The Loundermons, who live in Catharpin, Prince William County, bought the property in March as a second home. They plan to market the property online and serve as the managers for the rental, according to county information.

The owners plan to use the property for outdoor recreation since it lies on the South Fork of the Shenandoah River. Use of the property as a short-term tourist rental would allow them to offset the maintenance costs, mortgage and property taxes, according to county information and the Loundermons.

The property lies adjacent to the first house in the gated community and before vacant parcels. The applicants met with neighbors to address this matter and have indicated they may use a combination lock daisy-chained with other padlocks as a resolution, county officials have said.

The county’s Future Land Use Map identifies the area as recommended for residential use with short-term tourist rentals allowed with a conditional-use permit.

The Warren County Health Department would allow no more than six people at a time to stay in the three-bedroom house. 

Mario Loundermon spoke before the public hearing and told the board he revised his plan for the proposed rental after talking to neighbors and listening to their concerns.

“Unfortunately, I can’t address their concerns 100%, but I think I’ve done my due diligence,” he said.

At the public hearing, Kyle Kusmick, of 16 Valley Retreat Road, said he shared concerns of many of his neighbors. The subdivision has existed for about 40 years and he has lived in the neighborhood for 15 years, Kusmick said. He called the rental a hotel, which he said could bring 300 people a year, coming and going as they please, and residents would have no input. Kusmick said he and many of his neighbors feel the use of the property as a rental would change the community's character.

“Given our history of crime, theft in the neighborhood that we’ve had to work together on, none of us wants that stress and that security issue in our neighborhood,” Kusmick said. “This is a 24-7 business that he’s not on-site to manage. That means we act as default property managers.”

Even with a local emergency contact person on call to attend to the property, Kusmick said the neighborhood has no cell phone service.

Other residents and property owners who do not live in the subdivision voiced concerns about flooding, safety and security.

Mario Loundermon spoke in response to the concerns raised at the hearing. He called some of the concerns negative speculation.

“It’s really seeing the worst in us,” he said.
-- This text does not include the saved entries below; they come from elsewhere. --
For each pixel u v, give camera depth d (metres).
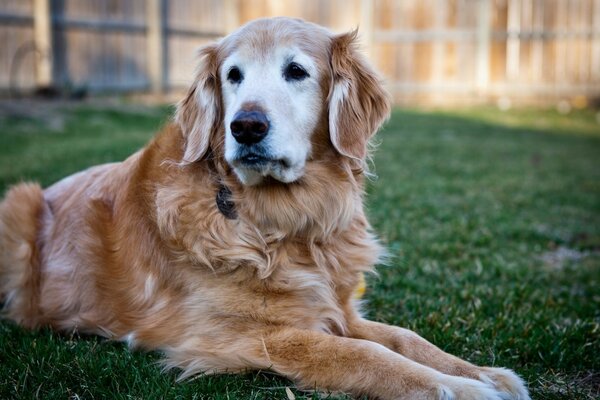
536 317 3.63
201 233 3.05
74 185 3.81
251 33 3.27
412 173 8.59
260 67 3.18
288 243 3.19
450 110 17.05
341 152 3.27
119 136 10.72
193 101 3.40
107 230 3.41
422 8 18.33
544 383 2.90
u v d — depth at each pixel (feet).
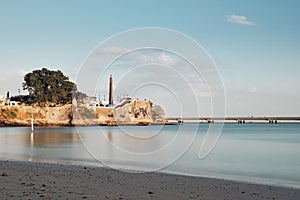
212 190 35.94
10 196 26.94
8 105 331.98
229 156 83.92
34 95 334.44
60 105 338.13
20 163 55.11
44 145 115.24
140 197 29.84
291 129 327.88
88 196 28.76
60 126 319.47
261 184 42.37
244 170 59.31
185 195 32.22
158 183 39.09
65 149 98.02
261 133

In response to supervisors’ questions, he said he plans to work with a local company to provide 24-7 management of the property. He would add a third lock to the gate with a combination he would change after each rental. He also has an evacuation plan in the event of an emergency. He also installed a landline as a remedy to the lack of cellphone service.

Board Chairman Walter J. Mabe and members Cheryl Cullers, Archie Fox and Delores Oates attended the meeting. Tony Carter did not attend.